Ningún partido o movimiento político sobrevivirá largo tiempo en la escena democrática si no funciona como un “equipo de rivales”. ¿A qué me refiero? El término es utilizado por Michael Ignatieff en “Fire and Ashes” -el último libro de este profesor de Harvard, una magnífica memoria que narra su paso por la política canadiense- y se refiere a la habilidad que deben tener los miembros de un movimiento o partido para competir y disentir entre ellos, sin dejar de cooperar permanentemente para alcanzar objetivos políticos más importantes.
En el mundo de los negocios legítimos todos los días se forman “equipos de rivales”: por ejemplo, cuando varios bancos acuerdan operar en conjunto para financiar créditos muy grandes o cuando dos comerciantes pequeños que venden la misma ropa en el mismo mercado hacen la importación juntos para obtener un mejor precio de su proveedor.
En política, las alianzas entre rivales ocurren, pero son escasas y casi nunca se hacen públicas, ya sea porque son difíciles de explicar al electorado o porque los propósitos de ese acuerdo son poco edificantes. Esto ha hecho que los acuerdos sean demasiado frágiles, incluso si ocurren entre facciones de un mismo movimiento político o entre partidos de ideologías afines.

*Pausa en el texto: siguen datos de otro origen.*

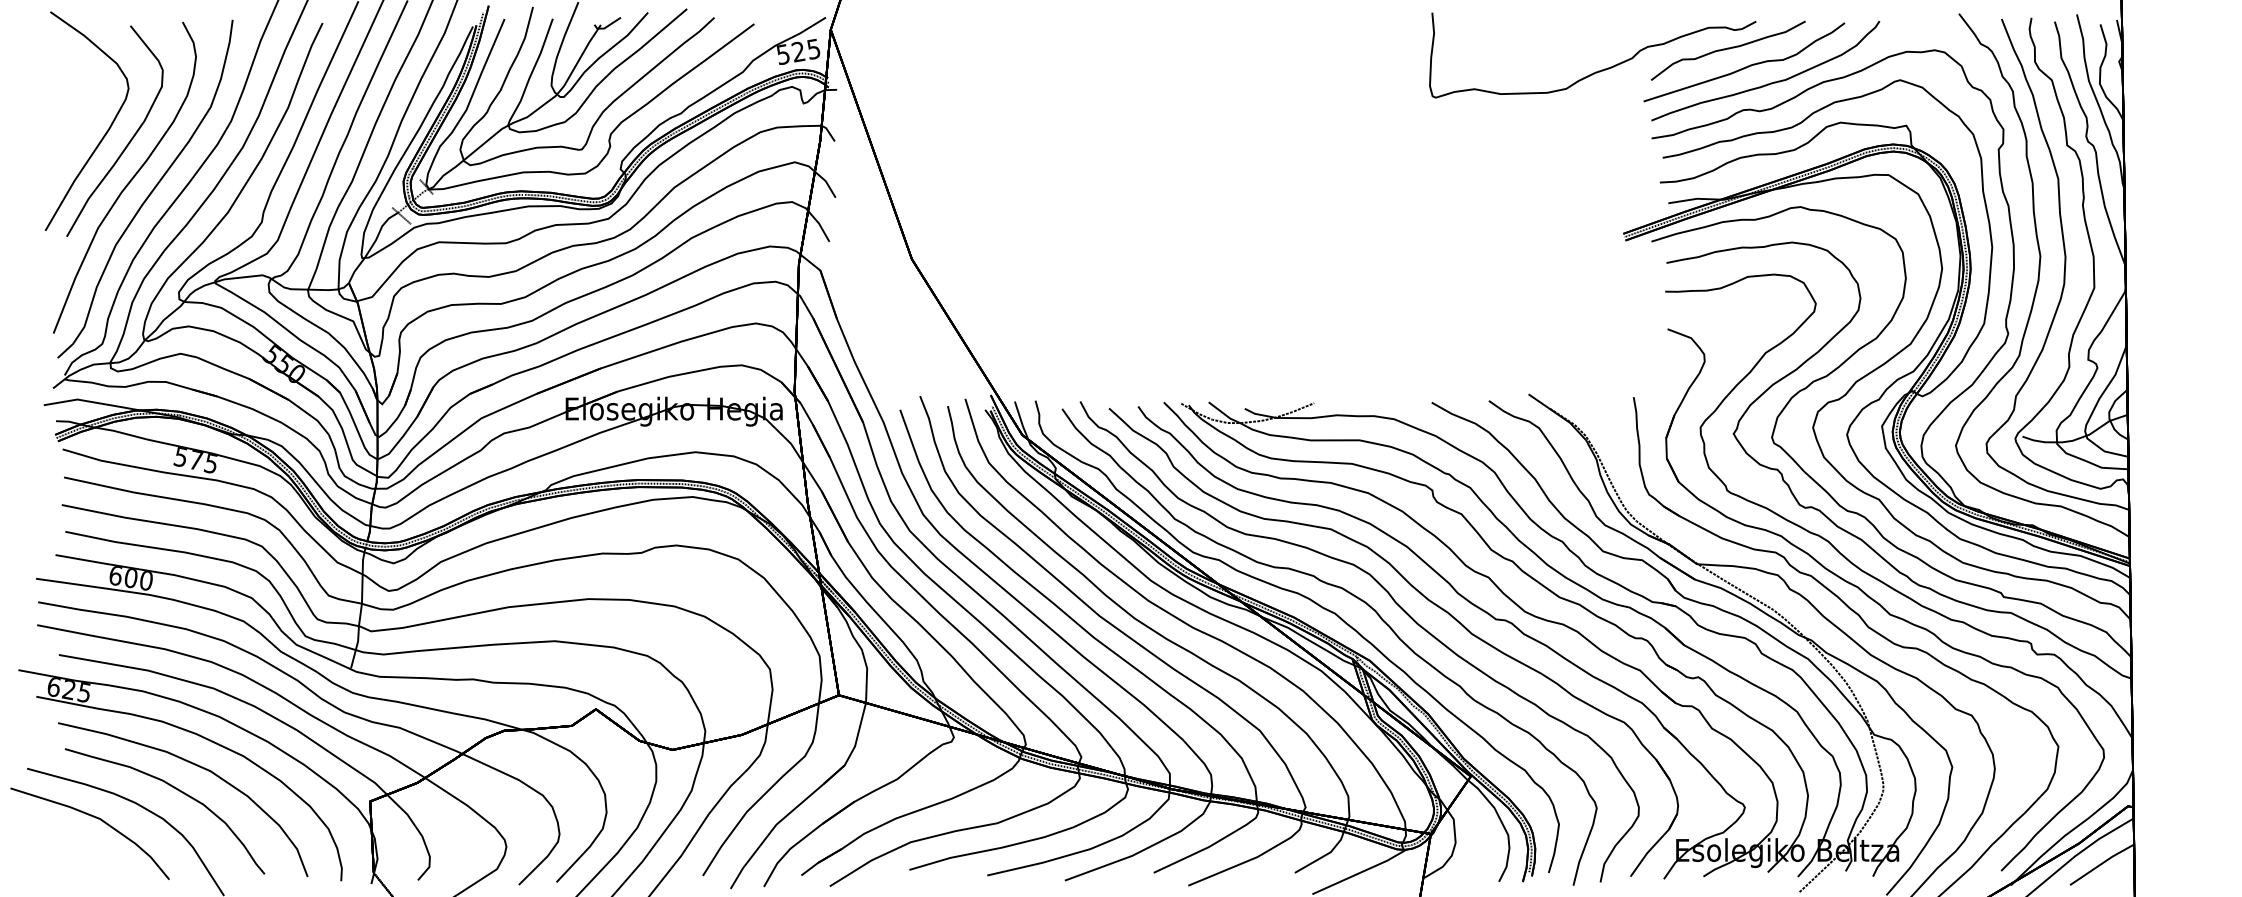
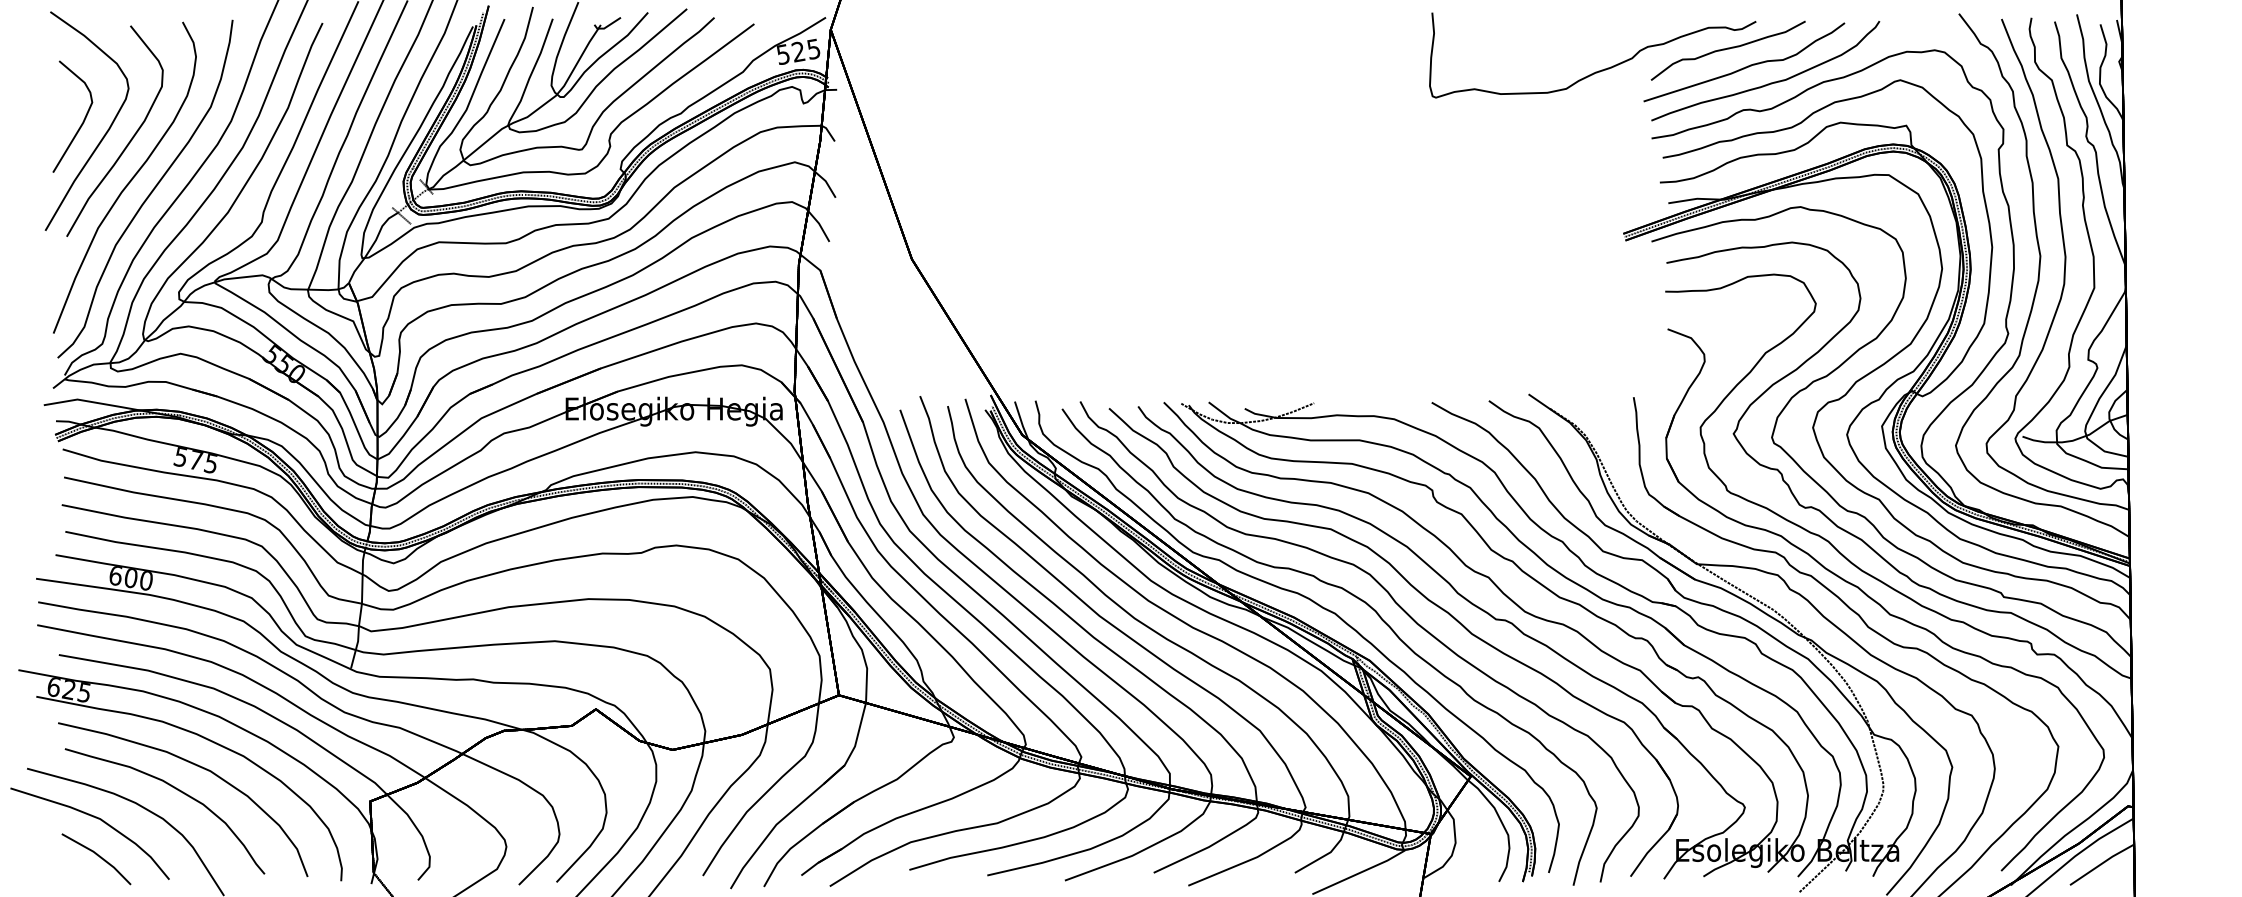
curve at (82, 121): none -> present
part at (96, 859): none -> present
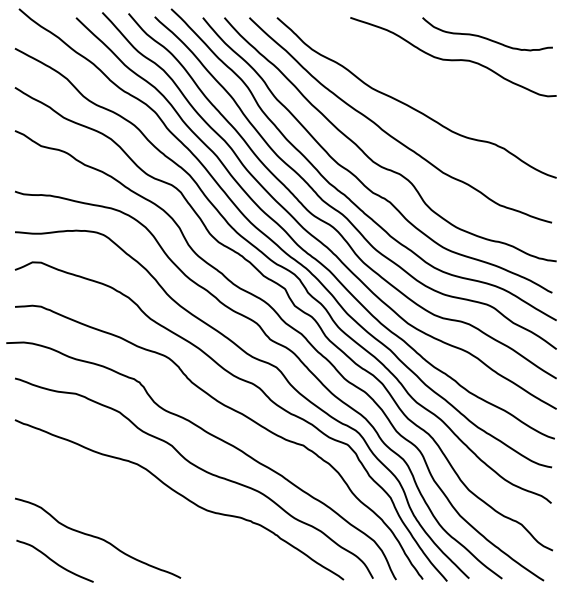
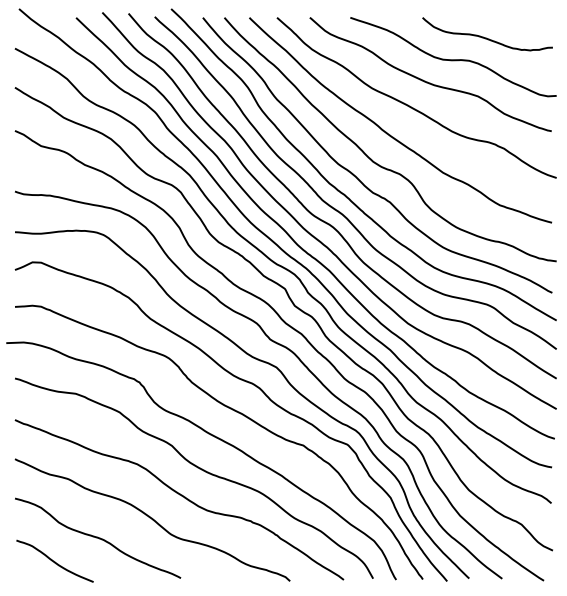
curve at (427, 81): none -> present
curve at (152, 519): none -> present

La incapacidad de trabajar con alguien que no sea del círculo íntimo se llama sectarismo y esa patología política es la que está sufriendo el movimiento del presidente Correa, según lo ha explicado él mismo.
El sectarismo es un síndrome profundamente autoritario porque niega legitimidad a cualquiera que no acepte los lineamientos preestablecidos de quienes detentan en ese momento el poder.
Se trata de una mala práctica política que impide que un partido o movimiento florezca de forma democrática. En primer lugar porque es incapaz de auspiciar el nacimiento de nuevos líderes con voces propias; y, en segundo lugar, porque reprime la cultura del diálogo y se vuelve excluyente.
Auspiciar nuevos líderes con voces propias y a veces disonantes es trabajar como un “equipo de rivales” porque entre los miembros de un movimiento se promueve una sana disposición a discrepar y a competir por el liderazgo. Un partido que no funcione como un “equipo de rivales” no podrá sobrevivir democráticamente en la escena política.
Para perpetuarse, ese movimiento o partido tendrá que recurrir a prácticas caudillistas como la reelección incesante de un solo personaje y a la censura permanente de cualquier indicio de disidencia.
De esta forma, el partido o movimiento que en un principio quiso encarnar los intereses más altos de un país, termina convertido en el instrumento que unas pocas personas utilizan para cumplir sus ambiciones personales.